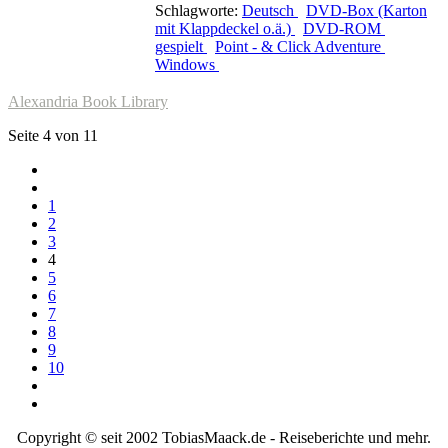
Schlagworte:
Deutsch
DVD-Box (Karton
mit Klappdeckel o.ä.)
DVD-ROM
gespielt
Point - & Click Adventure
Windows
Alexandria Book Library
Seite 4 von 11
1
2
3
4
5
6
7
8
9
10
Copyright © seit 2002 TobiasMaack.de - Reiseberichte und mehr.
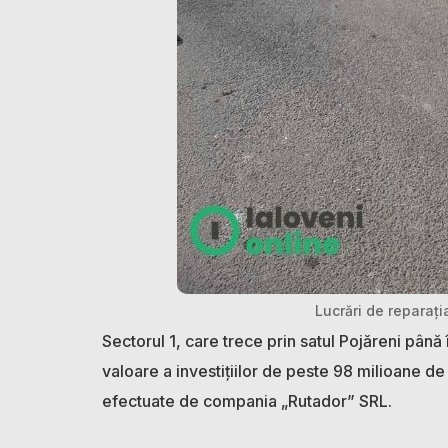
Lucrări de reparați
Sectorul 1, care trece prin satul Pojăreni până
valoare a investițiilor de peste 98 milioane de 
efectuate de compania „Rutador” SRL.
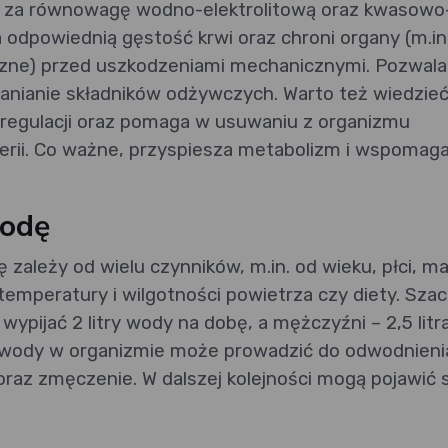
ż za równowagę wodno-elektrolitową oraz kwasowo
odpowiednią gęstość krwi oraz chroni organy (m.in
oczne) przed uszkodzeniami mechanicznymi. Pozwala
łanianie składników odżywczych. Warto też wiedzieć
oregulacji oraz pomaga w usuwaniu z organizmu
rii. Co ważne, przyspiesza metabolizm i wspomag
wodę
ależy od wielu czynników, m.in. od wieku, płci, m
 temperatury i wilgotności powietrza czy diety. Szac
wypijać 2 litry wody na dobę, a mężczyźni – 2,5 litra
ć wody w organizmie może prowadzić do odwodnieni
raz zmęczenie. W dalszej kolejności mogą pojawić s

------

Give back the full listing verbatim, skipping each picture.

» SOLVED EXERCISE:
Schlagworte:
Deutsch
DVD-Box (Karton
mit Klappdeckel o.ä.)
DVD-ROM
gespielt
Point - & Click Adventure
Windows
Alexandria Book Library
Seite 4 von 11
1
2
3
4
5
6
7
8
9
10
Copyright © seit 2002 TobiasMaack.de - Reiseberichte und mehr.
Lucrări de reparați
Sectorul 1, care trece prin satul Pojăreni până
valoare a investițiilor de peste 98 milioane de 
efectuate de compania „Rutador” SRL.
ż za równowagę wodno-elektrolitową oraz kwasowo
odpowiednią gęstość krwi oraz chroni organy (m.in
oczne) przed uszkodzeniami mechanicznymi. Pozwala
łanianie składników odżywczych. Warto też wiedzieć
oregulacji oraz pomaga w usuwaniu z organizmu
rii. Co ważne, przyspiesza metabolizm i wspomag
wodę
ależy od wielu czynników, m.in. od wieku, płci, m
 temperatury i wilgotności powietrza czy diety. Szac
wypijać 2 litry wody na dobę, a mężczyźni – 2,5 litra
ć wody w organizmie może prowadzić do odwodnieni
raz zmęczenie. W dalszej kolejności mogą pojawić s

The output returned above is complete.